8 November 2017

Politico: What the hell just happened in Saudi Arabia?

It is unlikely that the detentions are linked to any struggle for power within the royal family, as Mohammed bin Salman’s rise to prominence was sealed by his appointment as crown prince in place of his older and more experienced cousin, Mohammed bin Nayef, in June. One of Mohammed bin Salman’s first acts as the heir apparent was to transfer all the internal security functions away from the Ministry of Interior into a newly formed Presidency of State Security that answered directly to him and his father, King Salman. This removed from the security landscape one of the two entities that together with the Ministry of Defense (which Mohammed bin Salman has headed since January 2015) wielded coercive force in Saudi Arabia; the other was the National Guard, controlled since 1962 by Prince (later King) Abdullah and since 2011 by his son, Miteb, and regarded as an elite force that would quell any internal unrest in the kingdom. Mohammed bin Salman has an opportunity to unify, for the first time, the hitherto-disparate military and security structures in Saudi Arabia, and strengthen further his grip on power.

It’s a typically bold move for a crown prince who has made such sweeping strokes the hallmark of his swift rise. And yet, the concentration of such authority in one individual may unravel the careful mixture of consensus and balancing among competing interests within both the royal family and Saudi society at large. Since the creation of the modern Kingdom of Saudi Arabia in 1932 and especially after the rise of Crown Prince (later King) Faisal in the 1960s, the royal family has sought a pragmatic and gradualist approach to social and political change. This helped to cushion the impact of economic modernization and guide the kingdom through periods of great internal strain, such as the 1979 takeover of the Grand Mosque and the post-2003 terrorist campaign by Al Qaeda in the Arabian Peninsula. They also represented a pragmatic acknowledgment of the multiple centers of gravity within the royal family, which acted as a check on the unconstrained exercise of power by any one individual. [...]

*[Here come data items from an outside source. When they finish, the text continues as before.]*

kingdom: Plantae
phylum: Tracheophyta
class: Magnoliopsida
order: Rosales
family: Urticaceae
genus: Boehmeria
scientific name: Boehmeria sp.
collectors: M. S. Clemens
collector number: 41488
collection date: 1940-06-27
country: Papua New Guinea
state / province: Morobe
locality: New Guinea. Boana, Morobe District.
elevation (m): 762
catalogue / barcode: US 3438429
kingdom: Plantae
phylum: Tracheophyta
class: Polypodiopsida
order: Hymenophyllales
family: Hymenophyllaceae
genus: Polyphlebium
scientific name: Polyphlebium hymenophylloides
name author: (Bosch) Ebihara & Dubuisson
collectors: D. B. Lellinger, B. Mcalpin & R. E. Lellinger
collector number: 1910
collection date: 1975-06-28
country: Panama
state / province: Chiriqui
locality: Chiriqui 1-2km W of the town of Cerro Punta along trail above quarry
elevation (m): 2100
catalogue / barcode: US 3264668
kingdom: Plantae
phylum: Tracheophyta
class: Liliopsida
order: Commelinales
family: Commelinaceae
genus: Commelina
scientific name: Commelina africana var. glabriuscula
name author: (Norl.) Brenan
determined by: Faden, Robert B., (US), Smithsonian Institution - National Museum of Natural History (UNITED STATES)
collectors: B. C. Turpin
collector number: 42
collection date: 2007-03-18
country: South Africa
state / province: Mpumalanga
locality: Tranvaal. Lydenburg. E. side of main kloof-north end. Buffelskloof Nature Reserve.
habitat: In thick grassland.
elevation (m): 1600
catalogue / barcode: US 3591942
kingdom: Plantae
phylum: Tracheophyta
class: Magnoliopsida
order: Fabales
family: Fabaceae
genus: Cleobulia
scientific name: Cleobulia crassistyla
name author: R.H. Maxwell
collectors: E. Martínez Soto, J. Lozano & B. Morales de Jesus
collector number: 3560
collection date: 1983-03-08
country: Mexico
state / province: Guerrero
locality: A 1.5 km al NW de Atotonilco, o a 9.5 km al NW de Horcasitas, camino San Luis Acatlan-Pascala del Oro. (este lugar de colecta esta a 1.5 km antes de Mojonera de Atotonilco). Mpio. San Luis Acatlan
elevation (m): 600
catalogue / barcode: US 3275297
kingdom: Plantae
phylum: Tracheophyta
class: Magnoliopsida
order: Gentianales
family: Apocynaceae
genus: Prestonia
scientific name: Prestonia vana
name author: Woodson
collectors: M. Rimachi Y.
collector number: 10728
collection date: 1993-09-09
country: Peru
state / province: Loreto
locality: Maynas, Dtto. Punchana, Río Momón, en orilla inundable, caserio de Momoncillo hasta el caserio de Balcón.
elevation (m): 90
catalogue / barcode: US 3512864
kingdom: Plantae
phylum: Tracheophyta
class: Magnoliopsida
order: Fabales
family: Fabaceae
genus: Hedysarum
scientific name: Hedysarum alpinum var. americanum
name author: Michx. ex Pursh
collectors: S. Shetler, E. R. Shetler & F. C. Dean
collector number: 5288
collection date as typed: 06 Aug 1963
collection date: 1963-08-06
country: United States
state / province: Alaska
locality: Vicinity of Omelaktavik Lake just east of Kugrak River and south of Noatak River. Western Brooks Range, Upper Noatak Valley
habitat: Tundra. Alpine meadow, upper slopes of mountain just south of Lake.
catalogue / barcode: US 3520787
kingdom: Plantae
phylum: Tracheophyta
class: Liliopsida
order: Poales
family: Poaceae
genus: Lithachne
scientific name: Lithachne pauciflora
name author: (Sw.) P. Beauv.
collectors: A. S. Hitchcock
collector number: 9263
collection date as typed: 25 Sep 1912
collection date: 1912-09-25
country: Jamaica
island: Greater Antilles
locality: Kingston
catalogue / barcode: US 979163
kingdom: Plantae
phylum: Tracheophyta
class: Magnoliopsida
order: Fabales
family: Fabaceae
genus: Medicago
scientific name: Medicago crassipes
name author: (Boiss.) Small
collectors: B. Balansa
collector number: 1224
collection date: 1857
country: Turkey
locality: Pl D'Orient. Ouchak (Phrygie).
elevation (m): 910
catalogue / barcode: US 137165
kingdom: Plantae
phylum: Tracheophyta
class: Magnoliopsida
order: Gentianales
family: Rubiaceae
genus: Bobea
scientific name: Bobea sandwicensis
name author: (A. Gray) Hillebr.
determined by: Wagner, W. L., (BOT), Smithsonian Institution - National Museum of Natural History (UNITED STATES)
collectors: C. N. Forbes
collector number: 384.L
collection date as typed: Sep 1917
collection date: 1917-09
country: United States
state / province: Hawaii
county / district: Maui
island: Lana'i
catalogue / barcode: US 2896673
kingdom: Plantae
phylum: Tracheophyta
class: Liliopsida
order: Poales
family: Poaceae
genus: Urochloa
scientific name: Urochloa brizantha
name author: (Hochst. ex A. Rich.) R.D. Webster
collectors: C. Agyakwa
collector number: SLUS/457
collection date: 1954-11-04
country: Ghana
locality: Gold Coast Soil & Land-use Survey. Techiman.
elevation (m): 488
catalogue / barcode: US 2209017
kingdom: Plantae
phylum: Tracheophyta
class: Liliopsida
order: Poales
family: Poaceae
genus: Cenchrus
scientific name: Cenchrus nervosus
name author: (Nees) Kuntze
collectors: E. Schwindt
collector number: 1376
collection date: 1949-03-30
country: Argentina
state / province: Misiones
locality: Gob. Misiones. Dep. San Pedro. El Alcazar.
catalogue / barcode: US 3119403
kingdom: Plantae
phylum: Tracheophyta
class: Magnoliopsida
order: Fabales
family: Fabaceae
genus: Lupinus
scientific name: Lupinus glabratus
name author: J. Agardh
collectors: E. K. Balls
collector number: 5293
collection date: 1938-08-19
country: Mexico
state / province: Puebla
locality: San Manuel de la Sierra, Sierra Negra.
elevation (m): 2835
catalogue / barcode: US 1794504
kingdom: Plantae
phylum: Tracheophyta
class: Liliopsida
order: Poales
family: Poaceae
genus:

For President Donald Trump and his inner circle, who have cultivated close relations with Mohammed bin Salman since taking office in January, efforts are likely to redouble to persuade the Saudis to float the 5 percent of Aramco on the New York Stock Exchange. However, a more immediate outcome may be that Mohammed bin Salman uses his consolidated authority to escalate further the war in Yemen and — in his response to a missile launched by Houthi rebels that was intercepted over Riyadh — move dangerously close to outright military confrontation with Iran.